Otherwise, I am looking forward to taking my younger sister to the movie!


----------



## Forensic (Apr 12, 2007)

Okay, they're allowed to humanize them a litttle... :lol:


----------



## Vixie (Jul 21, 2006)

I looked at your site, and your Dapper Rat link is wrong, here it is: http://www.dapper.com.au/

Very good site to link to.


----------



## GranddadRat (May 29, 2007)

Holly, that sounds exactly like my son! I better find that book... 8O 

Vixie, thanks for that heads up on the Dapper Rat image. When I first saw that cute pudgy little rat in that gift box, I immediately begged her to let me use it on www.Rat-Gifts.com.

It's definitely a fun site...and the pics of her ratties in costume with sets like the little bathtub are hilarious!!

I think the coolest Ratatouille stuff is the Remy and Emile talking plushies and the remote control Remy. What's your fave?


----------



## Holly (Dec 31, 2006)

GranddadRat: many people who have Aspergers Syndrome are able to accomplish GREAT things in certain areaa of their lives - things that "normal" people wouldn't be able to do - and all they need is a little help gettting through the parts of life that are hard to handle. Thomas Jefferson had AS, and so did comedian Andy Kaufman.

In the book, the boy and his rat, Toby, are, more or less, inseparable. It represents a relationship of human to rat quite well, and it seems to parallel your situation of getting a rat in order to stimulate "emotional growth." The boy in the book does ~everything~ for Toby, like regular feedings, etc.

I like all of the Remy stuff best! (I finally learned his name!)


----------



## Holly (Dec 31, 2006)

Bump - I referred to the website somewhere else, and wanted the thread to be easy to find.


----------



## GranddadRat (May 29, 2007)

Gee, thanks!

Although people seem to be waiting until the movie actually opens... :? 

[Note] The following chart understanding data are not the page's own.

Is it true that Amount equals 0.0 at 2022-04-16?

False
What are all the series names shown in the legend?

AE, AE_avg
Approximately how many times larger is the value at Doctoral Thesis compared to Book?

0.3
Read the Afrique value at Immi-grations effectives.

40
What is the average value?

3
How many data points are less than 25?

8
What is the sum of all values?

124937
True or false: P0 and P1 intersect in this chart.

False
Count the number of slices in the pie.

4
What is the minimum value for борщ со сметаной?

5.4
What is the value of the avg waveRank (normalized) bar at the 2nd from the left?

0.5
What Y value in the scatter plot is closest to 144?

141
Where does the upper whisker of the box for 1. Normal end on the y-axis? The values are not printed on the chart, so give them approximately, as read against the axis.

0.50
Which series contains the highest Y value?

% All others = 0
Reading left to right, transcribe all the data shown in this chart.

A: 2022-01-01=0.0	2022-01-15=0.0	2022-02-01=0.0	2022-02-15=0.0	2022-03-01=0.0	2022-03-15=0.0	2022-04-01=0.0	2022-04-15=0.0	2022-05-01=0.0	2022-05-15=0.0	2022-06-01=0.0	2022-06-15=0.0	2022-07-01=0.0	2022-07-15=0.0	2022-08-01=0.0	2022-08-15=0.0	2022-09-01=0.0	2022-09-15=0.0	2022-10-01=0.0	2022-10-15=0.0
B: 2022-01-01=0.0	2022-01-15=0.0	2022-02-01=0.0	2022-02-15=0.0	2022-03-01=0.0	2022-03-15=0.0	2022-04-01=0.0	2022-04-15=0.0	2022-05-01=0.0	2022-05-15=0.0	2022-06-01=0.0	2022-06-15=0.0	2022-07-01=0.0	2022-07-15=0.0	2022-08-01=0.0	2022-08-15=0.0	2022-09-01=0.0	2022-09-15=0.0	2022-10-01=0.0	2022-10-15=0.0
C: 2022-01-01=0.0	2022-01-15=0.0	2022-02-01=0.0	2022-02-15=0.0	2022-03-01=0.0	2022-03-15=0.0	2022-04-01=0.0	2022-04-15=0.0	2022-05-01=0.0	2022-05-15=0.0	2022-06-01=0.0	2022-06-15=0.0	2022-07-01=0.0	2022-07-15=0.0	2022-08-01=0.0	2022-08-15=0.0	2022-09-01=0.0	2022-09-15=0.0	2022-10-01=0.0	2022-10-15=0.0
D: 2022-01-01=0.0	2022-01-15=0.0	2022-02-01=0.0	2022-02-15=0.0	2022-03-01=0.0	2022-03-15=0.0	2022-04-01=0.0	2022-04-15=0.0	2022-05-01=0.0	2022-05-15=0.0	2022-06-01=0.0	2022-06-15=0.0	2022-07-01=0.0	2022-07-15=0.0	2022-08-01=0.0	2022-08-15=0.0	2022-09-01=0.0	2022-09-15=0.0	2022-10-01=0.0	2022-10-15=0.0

The only stuff not available already is the video game, and that'll be out on June 26.


----------



## GranddadRat (May 29, 2007)

SOS! Ratatouille sneak preview in the US today!!

Call your local theatre to check if they'll have it.


----------



## Holly (Dec 31, 2006)

I'm giving this thread another bump, because I want to order some of the "Ratatouille" stuff now that I've seen the film, and thought some other people here might want to, as well.


----------



## Holly (Dec 31, 2006)

Hmm...I just went there to try to order the "Uno" game, and it directed me to a different page. Then, I wrote in to see if this was the way it was supposed to be, but it told me that the mailbox is full.

Anybody know if this site directs you to a ~different~ site to make a purchase?


----------



## ratastic (Jul 1, 2007)

Here's a link to the Ebert and Roeper Movie site. Rataouille is the second movie they review, so just click on the pic.

http://bventertainment.go.com/tv/buenavista/ebertandroeper/


----------